## [Problem details]
Report all lines in the records that hold the string "imagepicker".

## [Revision comparison data]

________

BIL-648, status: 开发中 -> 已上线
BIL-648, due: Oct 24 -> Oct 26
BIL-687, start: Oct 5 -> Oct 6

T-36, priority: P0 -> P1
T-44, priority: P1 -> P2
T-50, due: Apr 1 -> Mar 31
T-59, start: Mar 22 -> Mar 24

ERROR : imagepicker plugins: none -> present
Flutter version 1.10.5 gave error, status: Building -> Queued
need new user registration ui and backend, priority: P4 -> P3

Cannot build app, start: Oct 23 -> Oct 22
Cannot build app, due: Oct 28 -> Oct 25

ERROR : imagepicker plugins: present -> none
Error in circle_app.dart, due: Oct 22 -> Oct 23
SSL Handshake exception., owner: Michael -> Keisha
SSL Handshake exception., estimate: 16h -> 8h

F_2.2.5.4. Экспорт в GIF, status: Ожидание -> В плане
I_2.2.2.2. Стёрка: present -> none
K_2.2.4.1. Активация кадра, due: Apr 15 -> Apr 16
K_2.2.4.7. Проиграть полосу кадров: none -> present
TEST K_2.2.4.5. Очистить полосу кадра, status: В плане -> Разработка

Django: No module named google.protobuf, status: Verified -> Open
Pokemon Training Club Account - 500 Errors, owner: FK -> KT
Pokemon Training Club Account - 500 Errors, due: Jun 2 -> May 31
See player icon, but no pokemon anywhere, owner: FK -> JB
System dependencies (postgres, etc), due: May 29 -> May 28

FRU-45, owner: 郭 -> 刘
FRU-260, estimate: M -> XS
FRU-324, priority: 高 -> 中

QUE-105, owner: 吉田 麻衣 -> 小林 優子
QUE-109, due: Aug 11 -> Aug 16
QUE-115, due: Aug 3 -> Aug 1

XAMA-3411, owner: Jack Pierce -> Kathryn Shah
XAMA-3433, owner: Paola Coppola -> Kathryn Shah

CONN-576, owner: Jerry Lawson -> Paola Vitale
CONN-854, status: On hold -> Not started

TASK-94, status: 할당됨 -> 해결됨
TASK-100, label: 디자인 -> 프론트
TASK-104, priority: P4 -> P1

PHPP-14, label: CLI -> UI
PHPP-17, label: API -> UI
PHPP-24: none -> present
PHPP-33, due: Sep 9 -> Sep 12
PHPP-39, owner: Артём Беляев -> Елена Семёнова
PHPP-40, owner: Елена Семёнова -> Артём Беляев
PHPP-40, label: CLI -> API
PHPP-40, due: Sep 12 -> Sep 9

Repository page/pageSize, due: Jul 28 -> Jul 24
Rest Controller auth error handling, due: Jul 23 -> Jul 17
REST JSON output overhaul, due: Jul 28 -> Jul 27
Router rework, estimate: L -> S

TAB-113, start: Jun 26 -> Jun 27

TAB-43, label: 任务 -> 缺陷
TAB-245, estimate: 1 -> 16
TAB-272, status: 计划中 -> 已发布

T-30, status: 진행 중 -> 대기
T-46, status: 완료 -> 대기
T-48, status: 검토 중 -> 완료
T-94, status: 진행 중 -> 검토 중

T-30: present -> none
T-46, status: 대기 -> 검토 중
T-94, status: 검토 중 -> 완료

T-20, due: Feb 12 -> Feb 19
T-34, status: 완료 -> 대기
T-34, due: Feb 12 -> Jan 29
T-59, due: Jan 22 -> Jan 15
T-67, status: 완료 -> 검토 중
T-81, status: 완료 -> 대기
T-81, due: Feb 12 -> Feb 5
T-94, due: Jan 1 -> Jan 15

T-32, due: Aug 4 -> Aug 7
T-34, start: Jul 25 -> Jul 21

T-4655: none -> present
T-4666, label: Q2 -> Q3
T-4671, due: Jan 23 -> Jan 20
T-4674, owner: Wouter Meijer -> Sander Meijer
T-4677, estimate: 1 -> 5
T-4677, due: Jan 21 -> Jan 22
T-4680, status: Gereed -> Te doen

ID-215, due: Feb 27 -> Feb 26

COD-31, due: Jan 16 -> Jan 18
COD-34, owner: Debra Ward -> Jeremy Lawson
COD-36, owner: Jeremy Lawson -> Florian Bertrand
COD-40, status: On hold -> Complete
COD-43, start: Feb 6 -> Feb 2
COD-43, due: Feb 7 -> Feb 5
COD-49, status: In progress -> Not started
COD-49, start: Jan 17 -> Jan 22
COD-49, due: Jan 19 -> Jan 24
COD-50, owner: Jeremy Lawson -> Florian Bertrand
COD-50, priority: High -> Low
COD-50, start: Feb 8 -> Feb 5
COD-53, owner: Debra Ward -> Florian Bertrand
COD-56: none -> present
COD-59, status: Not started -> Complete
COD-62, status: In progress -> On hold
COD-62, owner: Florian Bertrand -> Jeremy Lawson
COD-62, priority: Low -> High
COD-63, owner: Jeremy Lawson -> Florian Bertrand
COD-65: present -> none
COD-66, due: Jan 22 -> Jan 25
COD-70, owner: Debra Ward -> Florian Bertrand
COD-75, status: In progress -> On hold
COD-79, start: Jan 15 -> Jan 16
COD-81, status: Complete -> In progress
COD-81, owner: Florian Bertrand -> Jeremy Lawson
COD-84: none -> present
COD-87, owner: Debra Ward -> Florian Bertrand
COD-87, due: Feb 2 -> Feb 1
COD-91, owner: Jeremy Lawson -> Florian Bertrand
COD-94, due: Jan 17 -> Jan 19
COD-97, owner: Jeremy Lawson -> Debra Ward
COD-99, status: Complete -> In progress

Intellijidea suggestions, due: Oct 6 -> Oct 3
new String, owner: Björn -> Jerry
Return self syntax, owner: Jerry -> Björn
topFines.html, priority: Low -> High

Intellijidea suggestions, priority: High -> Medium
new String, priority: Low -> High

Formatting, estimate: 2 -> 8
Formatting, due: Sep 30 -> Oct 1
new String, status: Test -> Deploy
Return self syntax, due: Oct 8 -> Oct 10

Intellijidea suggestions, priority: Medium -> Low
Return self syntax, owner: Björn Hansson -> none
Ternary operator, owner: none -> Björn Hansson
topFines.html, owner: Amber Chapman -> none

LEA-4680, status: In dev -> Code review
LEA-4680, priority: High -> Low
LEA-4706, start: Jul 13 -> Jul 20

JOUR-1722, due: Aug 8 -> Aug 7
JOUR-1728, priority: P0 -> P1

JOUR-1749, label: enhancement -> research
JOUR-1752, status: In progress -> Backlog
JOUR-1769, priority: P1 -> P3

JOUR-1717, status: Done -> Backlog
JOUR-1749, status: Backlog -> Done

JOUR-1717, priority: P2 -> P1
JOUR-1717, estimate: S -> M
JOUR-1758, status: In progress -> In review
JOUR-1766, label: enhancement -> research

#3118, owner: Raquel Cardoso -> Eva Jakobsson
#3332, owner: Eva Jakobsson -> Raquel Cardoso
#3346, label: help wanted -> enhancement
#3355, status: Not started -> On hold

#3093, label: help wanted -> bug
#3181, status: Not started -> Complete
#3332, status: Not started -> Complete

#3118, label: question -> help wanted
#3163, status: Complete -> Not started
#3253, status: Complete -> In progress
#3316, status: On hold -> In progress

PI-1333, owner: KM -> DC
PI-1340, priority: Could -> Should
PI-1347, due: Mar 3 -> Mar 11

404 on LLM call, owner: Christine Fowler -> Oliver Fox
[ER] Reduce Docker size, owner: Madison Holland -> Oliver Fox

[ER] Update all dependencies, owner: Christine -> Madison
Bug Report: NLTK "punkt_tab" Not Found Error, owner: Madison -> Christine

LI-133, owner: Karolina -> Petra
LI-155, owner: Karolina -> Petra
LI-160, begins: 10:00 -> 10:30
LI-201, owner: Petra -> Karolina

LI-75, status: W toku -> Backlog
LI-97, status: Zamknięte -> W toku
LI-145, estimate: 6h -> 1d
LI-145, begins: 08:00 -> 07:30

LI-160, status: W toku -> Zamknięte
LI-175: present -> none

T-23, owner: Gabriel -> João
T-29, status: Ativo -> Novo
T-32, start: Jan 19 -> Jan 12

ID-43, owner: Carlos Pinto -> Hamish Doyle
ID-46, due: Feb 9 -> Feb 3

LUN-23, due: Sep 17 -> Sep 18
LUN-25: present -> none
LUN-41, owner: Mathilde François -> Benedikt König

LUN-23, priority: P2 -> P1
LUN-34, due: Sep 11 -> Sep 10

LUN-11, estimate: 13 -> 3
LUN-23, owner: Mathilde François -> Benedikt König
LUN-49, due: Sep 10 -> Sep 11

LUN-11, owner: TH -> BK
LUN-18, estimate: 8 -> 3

________

## [Task result]
ERROR : imagepicker plugins: none -> present
ERROR : imagepicker plugins: present -> none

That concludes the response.